| Task directions |
Repeat the data word for word, excluding every picture.

| Source data |
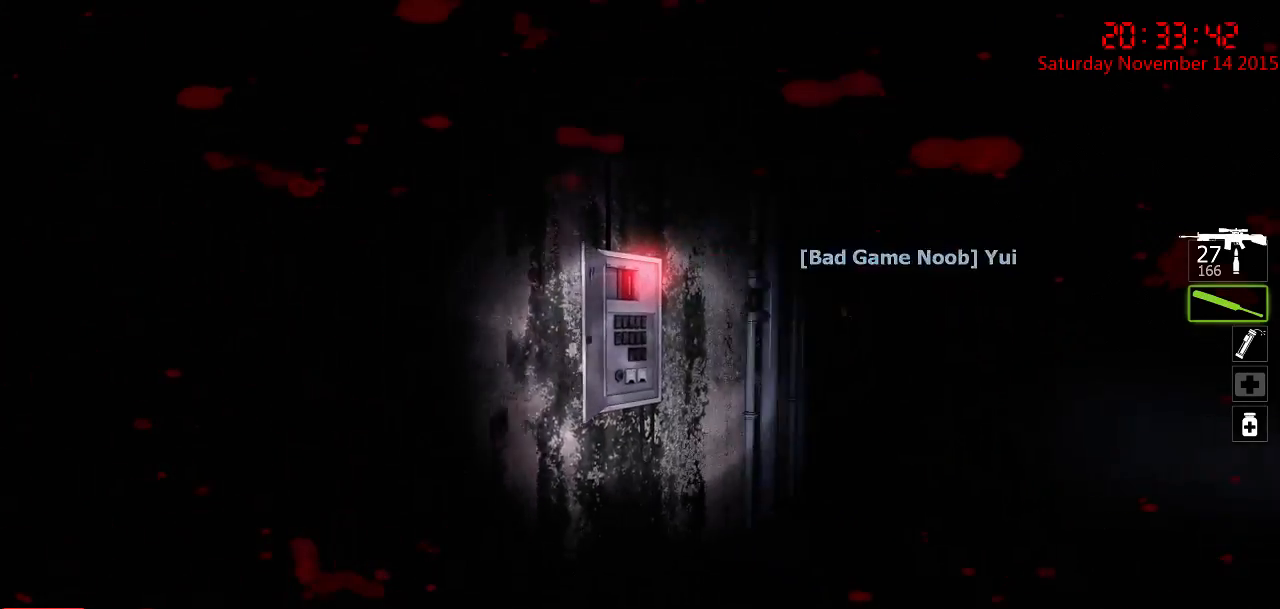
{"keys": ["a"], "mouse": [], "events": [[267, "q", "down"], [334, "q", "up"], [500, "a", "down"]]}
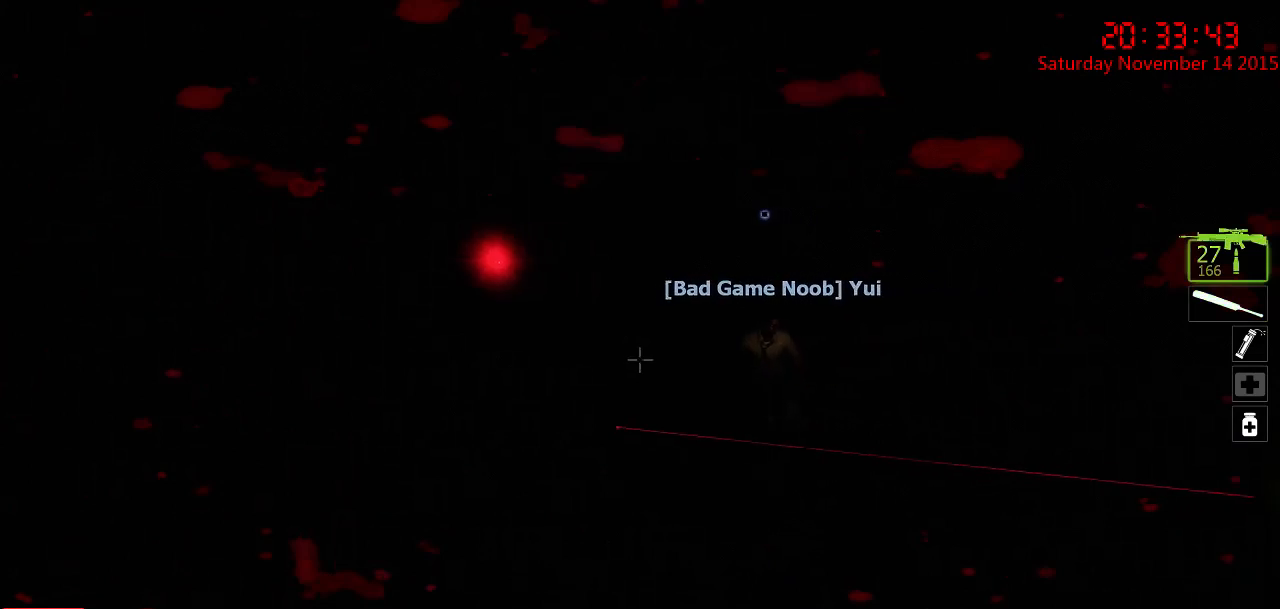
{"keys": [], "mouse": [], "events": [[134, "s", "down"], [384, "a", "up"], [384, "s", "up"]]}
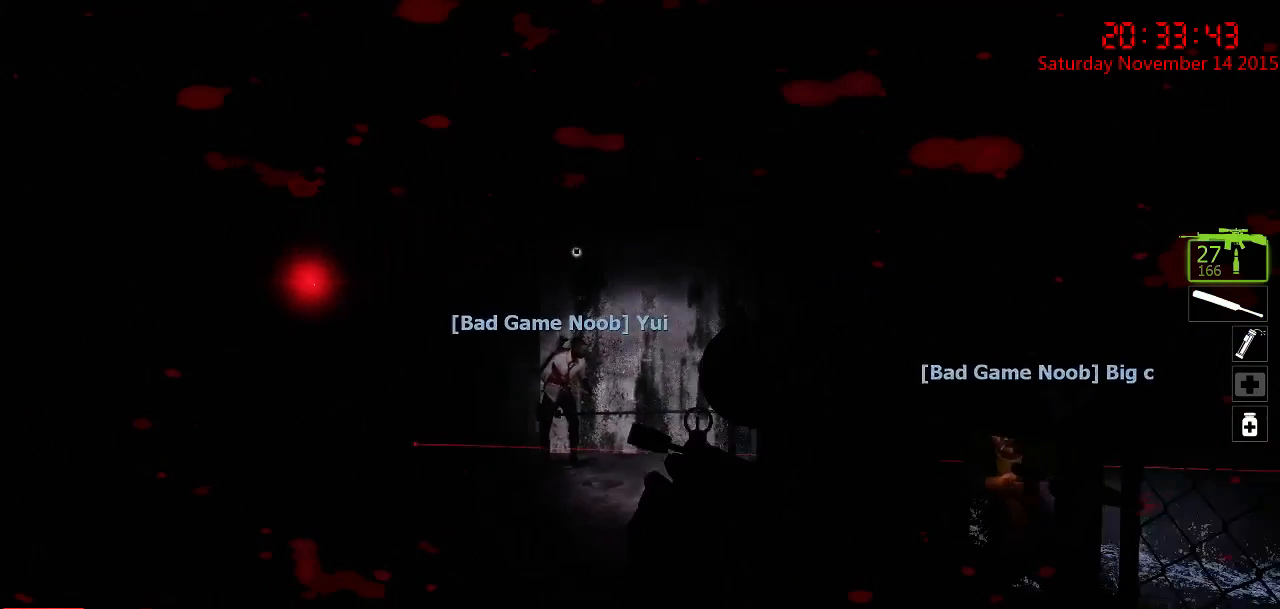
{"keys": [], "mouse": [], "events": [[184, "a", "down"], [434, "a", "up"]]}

| Finished exercise |
{"keys": ["a"], "mouse": [], "events": [[267, "q", "down"], [334, "q", "up"], [500, "a", "down"]]}
{"keys": [], "mouse": [], "events": [[134, "s", "down"], [384, "a", "up"], [384, "s", "up"]]}
{"keys": [], "mouse": [], "events": [[184, "a", "down"], [434, "a", "up"]]}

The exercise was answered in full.